> _Work instruction_: Exactly reproduce each record listed below.

> _Supplied entries_:
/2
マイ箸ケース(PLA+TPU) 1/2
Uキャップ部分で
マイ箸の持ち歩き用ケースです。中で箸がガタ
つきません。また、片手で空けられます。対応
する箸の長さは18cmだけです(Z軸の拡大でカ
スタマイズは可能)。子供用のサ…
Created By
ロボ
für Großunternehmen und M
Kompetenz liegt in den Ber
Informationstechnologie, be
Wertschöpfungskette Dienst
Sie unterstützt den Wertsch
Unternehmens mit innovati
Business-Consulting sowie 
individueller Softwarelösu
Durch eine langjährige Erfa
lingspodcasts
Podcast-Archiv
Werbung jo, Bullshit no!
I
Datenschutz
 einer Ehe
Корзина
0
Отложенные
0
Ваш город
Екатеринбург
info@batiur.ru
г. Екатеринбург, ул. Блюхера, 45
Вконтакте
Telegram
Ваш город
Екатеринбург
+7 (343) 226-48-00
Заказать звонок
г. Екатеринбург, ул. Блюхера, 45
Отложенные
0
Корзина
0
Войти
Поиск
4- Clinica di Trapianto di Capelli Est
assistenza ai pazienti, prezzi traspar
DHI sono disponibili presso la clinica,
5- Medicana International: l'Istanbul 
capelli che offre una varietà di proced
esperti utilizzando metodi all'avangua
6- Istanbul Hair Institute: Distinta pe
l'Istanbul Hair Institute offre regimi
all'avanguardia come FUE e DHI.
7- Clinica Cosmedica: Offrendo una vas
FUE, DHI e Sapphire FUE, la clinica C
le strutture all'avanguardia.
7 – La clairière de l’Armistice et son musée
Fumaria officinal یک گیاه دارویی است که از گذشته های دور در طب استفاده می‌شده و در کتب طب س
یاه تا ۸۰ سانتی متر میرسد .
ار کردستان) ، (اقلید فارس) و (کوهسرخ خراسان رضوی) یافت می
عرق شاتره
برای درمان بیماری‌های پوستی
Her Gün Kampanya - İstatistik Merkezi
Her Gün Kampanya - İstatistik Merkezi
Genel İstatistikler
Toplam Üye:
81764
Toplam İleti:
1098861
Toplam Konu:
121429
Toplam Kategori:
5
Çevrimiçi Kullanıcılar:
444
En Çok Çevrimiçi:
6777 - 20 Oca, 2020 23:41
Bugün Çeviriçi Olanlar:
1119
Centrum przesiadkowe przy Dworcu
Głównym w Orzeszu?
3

> _Answer space_:
/2
マイ箸ケース(PLA+TPU) 1/2
Uキャップ部分で
マイ箸の持ち歩き用ケースです。中で箸がガタ
つきません。また、片手で空けられます。対応
する箸の長さは18cmだけです(Z軸の拡大でカ
スタマイズは可能)。子供用のサ…
Created By
ロボ
für Großunternehmen und M
Kompetenz liegt in den Ber
Informationstechnologie, be
Wertschöpfungskette Dienst
Sie unterstützt den Wertsch
Unternehmens mit innovati
Business-Consulting sowie 
individueller Softwarelösu
Durch eine langjährige Erfa
lingspodcasts
Podcast-Archiv
Werbung jo, Bullshit no!
I
Datenschutz
 einer Ehe
Корзина
0
Отложенные
0
Ваш город
Екатеринбург
info@batiur.ru
г. Екатеринбург, ул. Блюхера, 45
Вконтакте
Telegram
Ваш город
Екатеринбург
+7 (343) 226-48-00
Заказать звонок
г. Екатеринбург, ул. Блюхера, 45
Отложенные
0
Корзина
0
Войти
Поиск
4- Clinica di Trapianto di Capelli Est
assistenza ai pazienti, prezzi traspar
DHI sono disponibili presso la clinica,
5- Medicana International: l'Istanbul 
capelli che offre una varietà di proced
esperti utilizzando metodi all'avangua
6- Istanbul Hair Institute: Distinta pe
l'Istanbul Hair Institute offre regimi
all'avanguardia come FUE e DHI.
7- Clinica Cosmedica: Offrendo una vas
FUE, DHI e Sapphire FUE, la clinica C
le strutture all'avanguardia.
7 – La clairière de l’Armistice et son musée
Fumaria officinal یک گیاه دارویی است که از گذشته های دور در طب استفاده می‌شده و در کتب طب س
یاه تا ۸۰ سانتی متر میرسد .
ار کردستان) ، (اقلید فارس) و (کوهسرخ خراسان رضوی) یافت می
عرق شاتره
برای درمان بیماری‌های پوستی
Her Gün Kampanya - İstatistik Merkezi
Her Gün Kampanya - İstatistik Merkezi
Genel İstatistikler
Toplam Üye:
81764
Toplam İleti:
1098861
Toplam Konu:
121429
Toplam Kategori:
5
Çevrimiçi Kullanıcılar:
444
En Çok Çevrimiçi:
6777 - 20 Oca, 2020 23:41
Bugün Çeviriçi Olanlar:
1119
Centrum przesiadkowe przy Dworcu
Głównym w Orzeszu?
3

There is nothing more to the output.